Figge executive director Michelle Hargrave not only thanked the Russells for their generosity, but noted the Figge would not be here without them, since Russell built the museum, which opened in 2005.
“I think the best piece of art in this collection is this building,” Jim Russell said in July.
What’s so special about “Mural”?
The world famous “Mural” (1943) by Jackson Pollock (1912-1956) has been on a tour of various art institutions across the country and world, since the former UI Museum of Art was flooded out in 2008 — including its first move to the Figge in Davenport until 2012.
Donated by Peggy Guggenheim (1898-1979) to the art museum in 1951, “Mural” has been a long-time resident at the University of Iowa.
Commissioned by the New York art impresario to create a mural for the foyer of her ritzy East 61st Street townhouse, Pollock opted to work with a massive swath of stretched, Belgian canvas rather than the wall itself so the piece could later be relocated, if needed, according to a December 2019 feature in Iowa Magazine.

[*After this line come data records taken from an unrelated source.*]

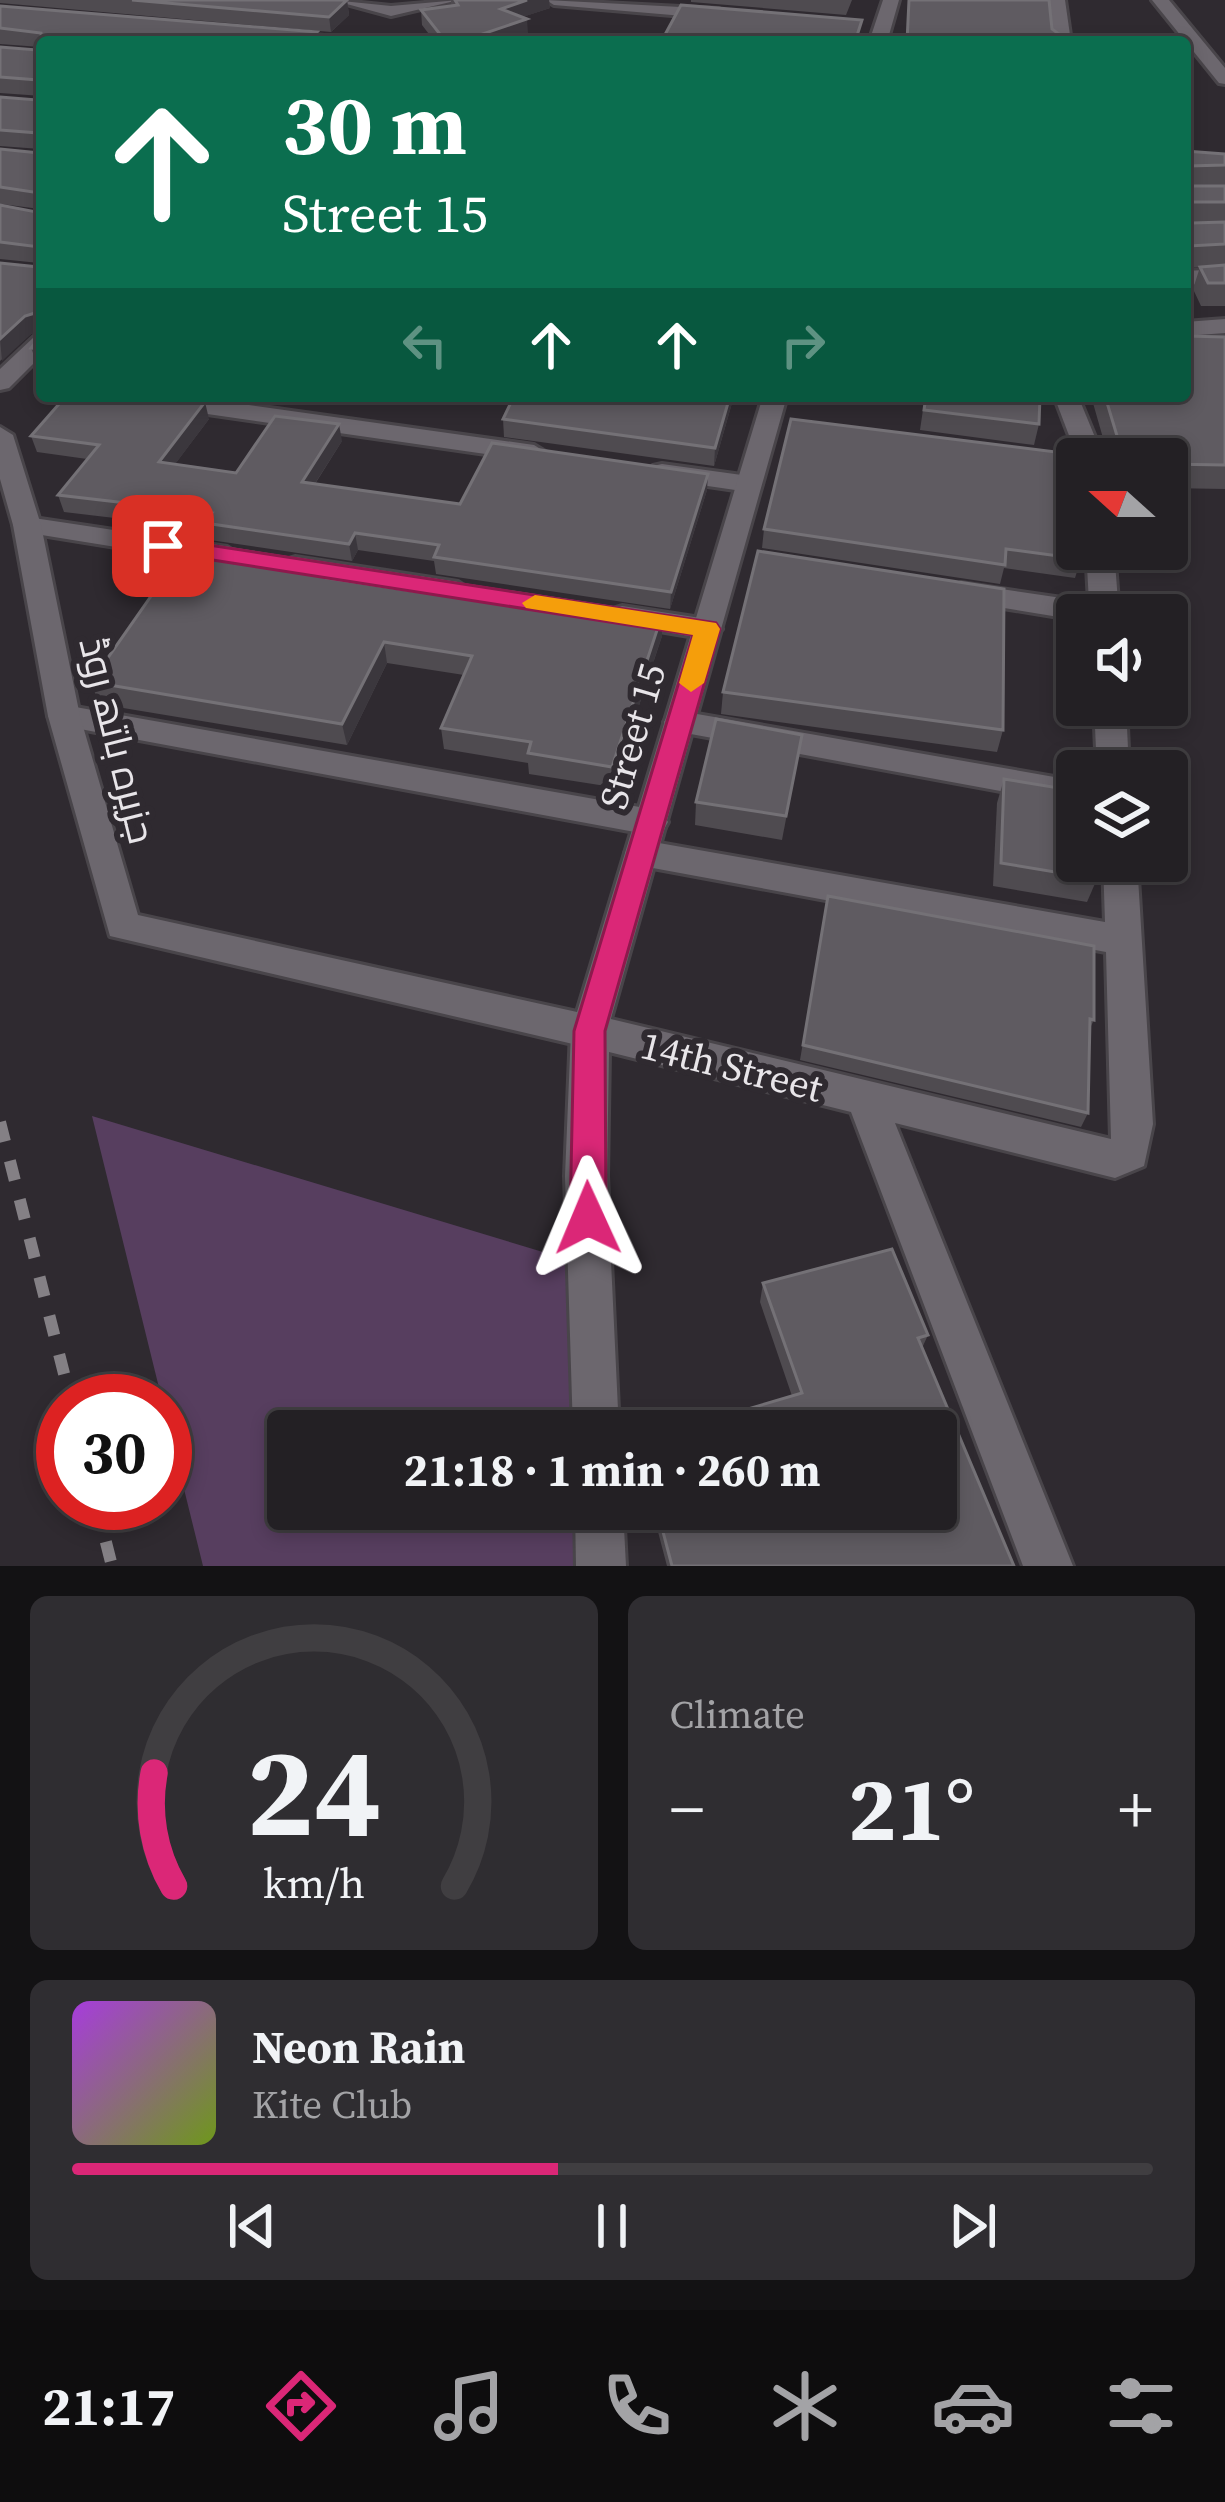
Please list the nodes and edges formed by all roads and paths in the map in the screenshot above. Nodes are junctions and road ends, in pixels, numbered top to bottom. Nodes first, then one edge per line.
1 (340, 0) edge
2 (451, 0) edge
3 (554, 0) edge
4 (891, 0) edge
5 (1057, 0) edge
6 (1160, 0) edge
7 (371, 9) junction
8 (742, 16) edge
9 (859, 26) edge
10 (246, 34) edge
11 (880, 35) edge
12 (269, 36) edge
13 (344, 36) edge
14 (1061, 36) edge
15 (1190, 36) edge
16 (1191, 38) edge
17 (1224, 78) edge
18 (1225, 276) edge
19 (1191, 278) edge
20 (1191, 323) edge
21 (1225, 326) edge
22 (36, 348) edge
23 (3, 381) edge
24 (36, 383) edge
25 (173, 402) edge
26 (1068, 402) edge
27 (777, 415) edge
28 (0, 435) edge
29 (1083, 438) edge
30 (566, 458) edge
31 (635, 468) edge
32 (749, 484) junction
33 (27, 525) junction
34 (940, 589) edge
35 (496, 597) edge
36 (1056, 607) edge
37 (590, 611) edge
38 (707, 629) junction
39 (64, 716) junction
40 (680, 722) junction
41 (1056, 789) edge
42 (646, 838) junction
43 (1122, 882) edge
44 (123, 926) joint
45 (1126, 941) junction
46 (590, 1031) junction
47 (865, 1098) junction
48 (595, 1410) edge
49 (599, 1530) edge
50 (601, 1566) edge
51 (1048, 1566) edge

1 - 7 street
2 - 7 street
3 - 8 street
4 - 11 street
5 - 14 street
6 - 15 street
7 - 13 street
9 - 11 street
10 - 12 street
16 - 17 street
18 - 19 street
20 - 21 street
22 - 23 street
23 - 24 street
25 - 30 street
26 - 29 street
27 - 32 street, Street 15
28 - 33 street, جزیرہ باتھ روڈ
31 - 32 street
32 - 38 street, Street 15
33 - 35 street
33 - 39 street, جزیرہ باتھ روڈ
34 - 36 street
37 - 38 street
38 - 40 street, Street 15
39 - 42 street
39 - 44 street, جزیرہ باتھ روڈ
40 - 41 street
40 - 42 street, Street 15
42 - 45 street
42 - 46 street, Street 15
43 - 45 street
44 - 46 street, 14th Street
45 - 47 street, 14th Street
46 - 47 street, 14th Street
46 - 48 street, Street 15
47 - 51 street
49 - 50 street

“If not for that foresight, Mural‘s history may have been fleeting. After the Second World War, as Guggenheim left New York for Venice, the painting was rolled up and shipped to Yale, which declined to keep it,” the story says. Guggenheim ultimately donated it to the University of Iowa’s innovative School of Art and Art History. In Iowa City, Mural shuffled between the old Art Building and Main Library before becoming a fixture in the UI Museum of Art when it opened in 1969.
“Beyond that history of movement, there’s also the motion on the canvas to consider,” according to the magazine. “It was Pollock’s wild, sweeping brushwork in his New York flat—he had to surreptitiously knock out a partition to make room for the 8-by-20-foot canvas—that resulted in a work unlike anything he’d ever created. ‘It looks pretty big, but exciting as all hell,’ Pollock wrote in a letter to his brother that summer. It was his first commissioned work, and Mural would prove to be the largest painting of his career.”

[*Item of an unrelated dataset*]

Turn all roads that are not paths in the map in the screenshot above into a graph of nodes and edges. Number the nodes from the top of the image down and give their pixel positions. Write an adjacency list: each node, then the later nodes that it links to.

Further, experts point to Mural as the birth of an entire art movement. The painting marked the moment when Pollock pivoted away from surrealism toward a spontaneous and gestural style that would be called abstract expressionism, the Iowa feature says.
Mural was a watershed in 20th century American art and a precursor to the horizontal drip paintings that made Pollock famous by the 1950s. “It was a breakthrough,” says Stanley Museum of Art Director Lauren Lessing. “The idea that he had to tell a story, or be mythical, or reach into this long narrative tradition of European art going back to the Greeks and Romans—he kind of let it all go. That was Mural. It was pure abstraction, free of the influence of surrealism.”
In the case of “Mural,” the piece visited the Getty Conservation Institute in Los Angeles for conservation and restoration before beginning its travels, while the Stanley Museum of Art’s campus presence is revived in a new facility.
“A year-and-a-half recuperation at the Getty Conservation Institute in Los Angeles restored the yellowed, sagging mural to its original vibrancy,” the New York Times wrote in December 2020. Since then, the massive canvas — the thing weighs 345 pounds — has been craned in to England, Spain, Italy, Germany, across the U.S. (including Boston and Sioux City), and finally, fittingly, to New York’s Solomon R. Guggenheim Museum, before coming home to Iowa City.